-- Task to complete --
Quote the text on designing and testing Money 2000 word for word, starting with "The designers of" and going on through "a clearer design.".

-- Provided text --
════════════════

Designing and testing Money 2000

Designing Money 2000 using the inductive navigation model led the team to question designs that had been in the product for a long time. Because the model's principles are simple, it was easy to adopt the model in the design process and stay with it. In the end, the designers believe the model helped them make better designs than they could have produced without it.

Clearer titles and designs

The designers of Money 2000 noticed that they would often describe features using words that didn't actually appear on the screen. In the IUI model, screens should explain themselves. For example, the team explained that the screen labeled "Payment Calendar" was meant for paying bills. In Money 2000, that screen is called "Pay Bills". All elements that are not related to that purpose have been moved to subsidiary screens, resulting in a clearer design.

Another example involves a screen called "Online Financial Services Manager." The team struggled to come up with a simple explanation of this screen's purpose. When they could not arrive at one, they removed this screen and distributed its features among more logically defined pages.

════════════════

-- Items --
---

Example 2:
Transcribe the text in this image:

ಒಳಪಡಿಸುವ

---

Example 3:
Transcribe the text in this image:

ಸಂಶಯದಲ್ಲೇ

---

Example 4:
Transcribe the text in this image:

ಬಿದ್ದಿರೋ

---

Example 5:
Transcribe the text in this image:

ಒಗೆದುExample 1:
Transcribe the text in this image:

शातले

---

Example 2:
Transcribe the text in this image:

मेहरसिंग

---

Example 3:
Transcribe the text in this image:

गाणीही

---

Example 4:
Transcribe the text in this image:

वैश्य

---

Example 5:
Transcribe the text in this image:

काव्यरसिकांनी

════════════════

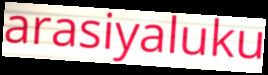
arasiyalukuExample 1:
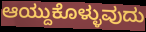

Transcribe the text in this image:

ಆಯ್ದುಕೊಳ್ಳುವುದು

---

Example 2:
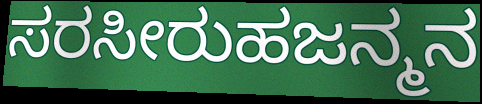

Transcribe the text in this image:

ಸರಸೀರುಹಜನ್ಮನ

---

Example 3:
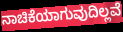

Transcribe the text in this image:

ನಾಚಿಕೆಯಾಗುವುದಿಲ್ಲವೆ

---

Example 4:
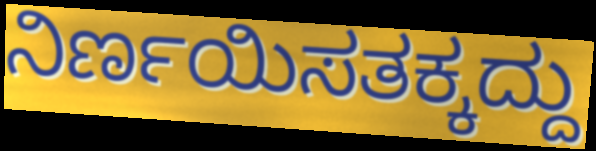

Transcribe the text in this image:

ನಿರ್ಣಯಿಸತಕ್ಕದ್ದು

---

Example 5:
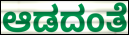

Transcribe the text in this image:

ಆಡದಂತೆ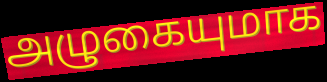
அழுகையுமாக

════════════════

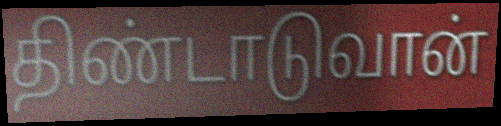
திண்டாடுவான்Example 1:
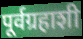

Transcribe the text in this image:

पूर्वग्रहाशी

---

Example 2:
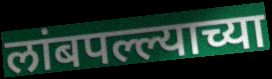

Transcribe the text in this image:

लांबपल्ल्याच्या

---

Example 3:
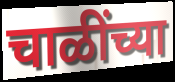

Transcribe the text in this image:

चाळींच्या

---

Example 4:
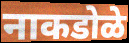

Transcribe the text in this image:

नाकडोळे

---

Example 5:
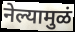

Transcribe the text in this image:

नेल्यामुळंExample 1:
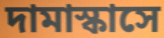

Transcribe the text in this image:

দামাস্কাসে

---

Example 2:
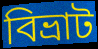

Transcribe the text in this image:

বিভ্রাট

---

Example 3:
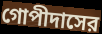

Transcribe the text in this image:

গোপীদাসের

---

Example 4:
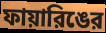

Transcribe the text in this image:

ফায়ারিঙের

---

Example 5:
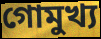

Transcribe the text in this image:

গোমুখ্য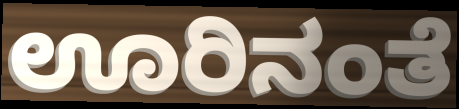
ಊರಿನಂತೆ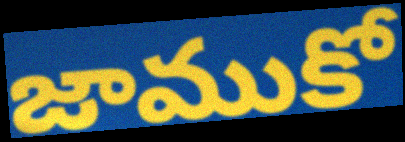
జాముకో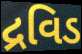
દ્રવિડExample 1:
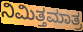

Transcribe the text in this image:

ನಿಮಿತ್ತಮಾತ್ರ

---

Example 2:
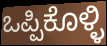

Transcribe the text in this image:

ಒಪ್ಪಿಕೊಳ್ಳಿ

════════════════

-- Result of the exercise --
The designers of Money 2000 noticed that they would often describe features using words that didn't actually appear on the screen. In the IUI model, screens should explain themselves. For example, the team explained that the screen labeled "Payment Calendar" was meant for paying bills. In Money 2000, that screen is called "Pay Bills". All elements that are not related to that purpose have been moved to subsidiary screens, resulting in a clearer design.